Julene Allen

Vouges new talent

Chiara Cola in an Italian digital artist in Rome Italy.  Her artistic skill has led to her notoriety in Italy, UK, Russia and the United States. Some of her recent features in print have been in Vogue ITALY and Harper’s Bazaar Russia.

Chiara is a digital media expert who has been championed for her contribution to fashion. Yet, there are many depths to her work. Her fashion collections extend from fantasy balls gowns, scarves, veils and even tunics. Her digital media expertise has enabled her to work with static digital images for print and produce animations. Some of her animations closely resemble videos akin to a think-tank, sci-fi series. Initially, some of  this work was introduced to print for exhibition. Later it became acquainted with fabric.

She has a remarkable eye for examining nature’s mystical properties. She skillfully captivates life, metamorphosis of its creatures, and is undergoing constant study. She interprets her findings through various forms of media and finally reiterates this onto fabric. Life and its science is an inspiration for her work. Chiara has studied and captured the life of a lizard and transmit its many stages of transformation to print.
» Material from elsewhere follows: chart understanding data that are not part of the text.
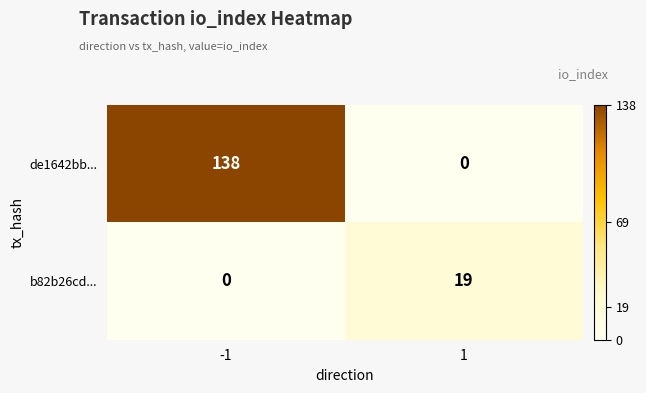

What is the difference between the b82b26cd... values at -1 and 1?

19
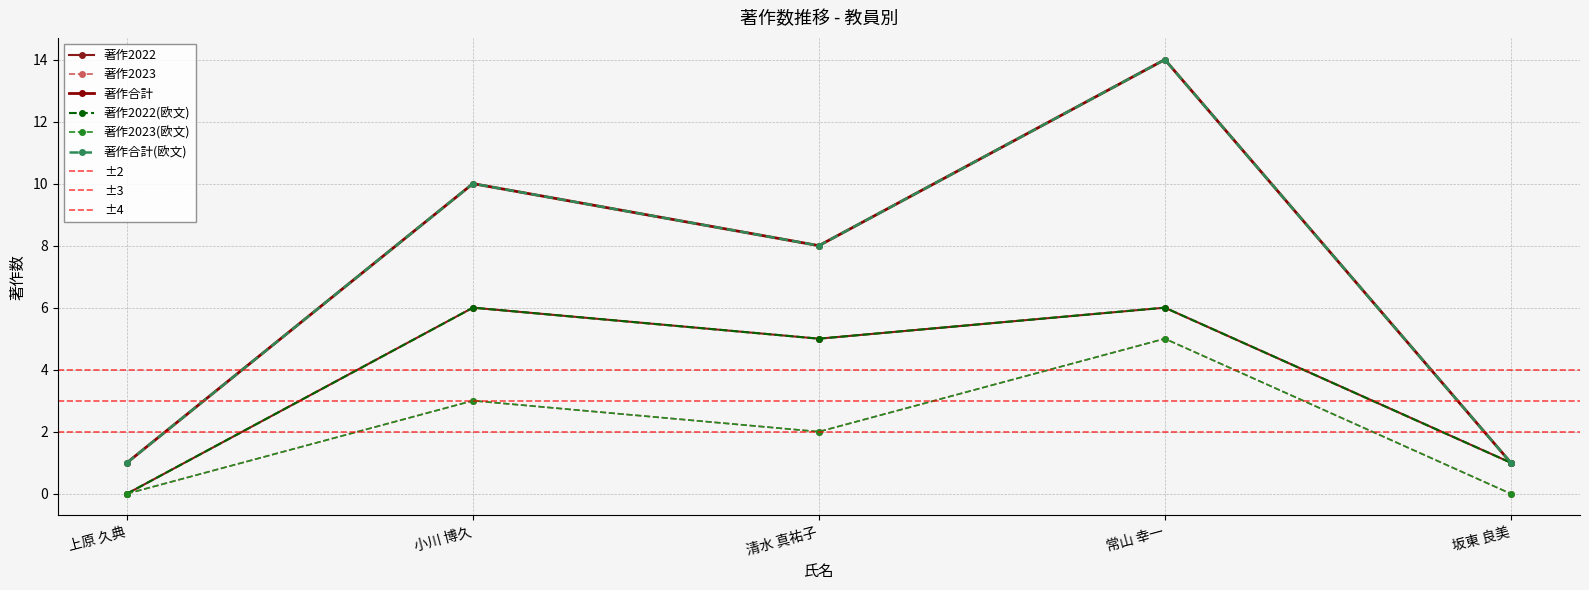

Does the chart display data point markers on the line(s)?

Yes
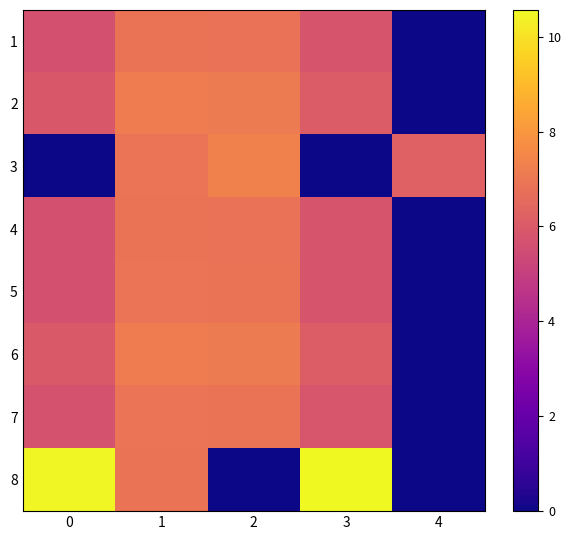

Reading left to right, list all the values displayed in this chart.

1: 0=5.7	1=6.9	2=6.8	3=5.8	4=0.0
2: 0=5.9	1=7.2	2=7.1	3=6.1	4=0.0
3: 0=0.0	1=6.9	2=7.3	3=0.0	4=6.2
4: 0=5.7	1=6.9	2=6.8	3=5.8	4=0.0
5: 0=5.7	1=6.9	2=6.9	3=5.8	4=0.0
6: 0=6.0	1=7.2	2=7.1	3=6.1	4=0.0
7: 0=5.7	1=6.9	2=6.9	3=5.8	4=0.0
8: 0=10.5	1=6.9	2=0.0	3=10.6	4=0.0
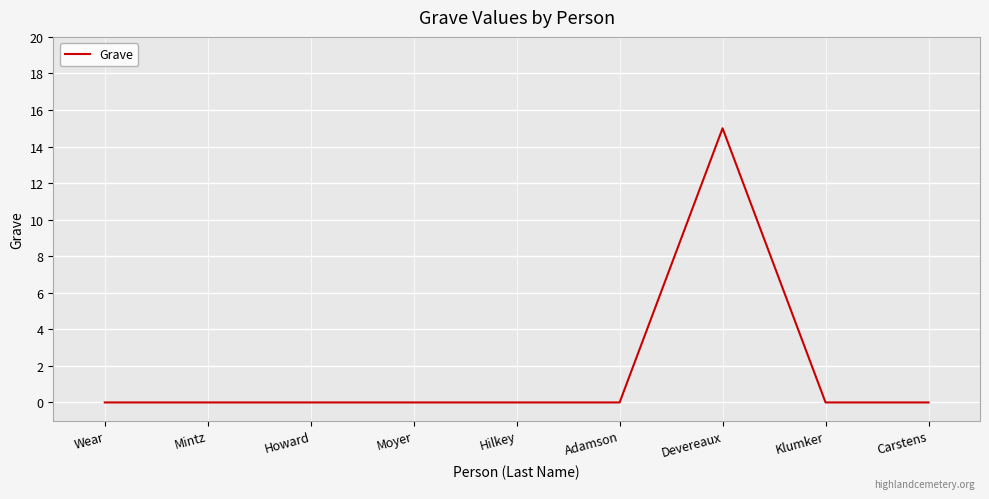

Which category has the highest value across all series?

Devereaux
While closely examining her pieces of fabric, you can sort of see this life and the change that is occurring. This phenomena and sort of delightful fusion of science and color is like saturated art, draped on pieces of wool, stretched tulle and silk. This has earned her nearly global recognition. Admirers of her work may simply see beautiful art, yet the process is quite intricate. This sort of complexity is what fuels Chiara to want to work along architects and even science. Much like Leonardo Di Vinci, Chiara is interested in interpreting the human body.

Chiara doesn’t take on the title of fashion designer. Designers usually establish seasonal collections. Her designs stem from mostly “static” digital images and  infrequently, stills from her animations. Samples of these concepts were later introduced to textiles. Furthermore, her personal sense of style can not be refuted, as the fashion world continues to demand these developments. She admits that she would love to make costumes for theater and movies. To some degree, she illustrated this craft in a recent collaboration with Italian costume designer Milena Canonero. She has been a deep admirer of Canonero’s work. Canonero won three Academy Awards for “Barry Lindon”, “Chariots of Fire” and “Marie Antoinette”. She is also creator of the iconic costumes of Stanley Kubrick’s, “A Clockwork Orange”. Cola accompanied Canonero with researching and developing patterns for the costumes regarding the movies “I trust you” by Luca Barbareschi and for “The Grand Budapest Hotel”, which is an upcoming Wes Anderson’s movie. Ultimately, Cola would love to develop prints for a Tim Burton movie. Movies like Burton’s would enable her to expound on her enthusiasm for enigma and things that expand outside of the human spectacle. Chiara feels the imagination is far freer than life. She looks back onto her childhood and recalls this similar freedom as she pieced together her own skits. This sort of individuality has materialized in her work today. You can see this in pieces of her work like “PRISMA -The solitary land of the broken-hearted jewels“. If there is such place, it’s where all the forgotten, abandoned and lost jewels end up.

Though the field of digital media study is tough, it can be even harder for women. The Italian culture predominantly focuses on the needs of its men. But Chiara is hopeful. More women are establishing political leadership in Italy. Accompanying this new leadership, is an attempt to implement new ideas. Most importantly, she has been fortunate. Cola has established grants to study in places like Salamanca, Spain and Dublin, Ireland. Also, she has received an M.A. in media and communications, from the university of Rome La Sapienza. She credits the two years she spent in London, as a valuable development to her thinking.  Women and men appeared to be on an equal playing field there. There was a clear distinction between London’s culture and what she had been used to. These experiences have contributed to Chiara’s beliefs today. Chiara advises women to work hard if they opt for her field of study. She believes in surrounding herself around competitive circles and staying true to individuality and personal skill. This is an important trait for a digital media artist. Plus modesty is essential. It exudes a certain intellectuality. She states that women artists have to follow their own instincts. And she feels that it is critical to choose opportunities well.

She focuses heavily on the positive and even gives back to other women. Some of her work has been donated to a charity called The Good Shop, which is an initiative of Cooperazione Internazionale (COOPI), an organization, located in Milan, Italy. The Good Shop’s project called “D come sviluppo” , work towards assisting women in Sierra Leone. The sale of Chiara’s pieces along with other renowned designers like Roberto Cavalli, go towards helping women politically, as well assisting them in establishing economic resources.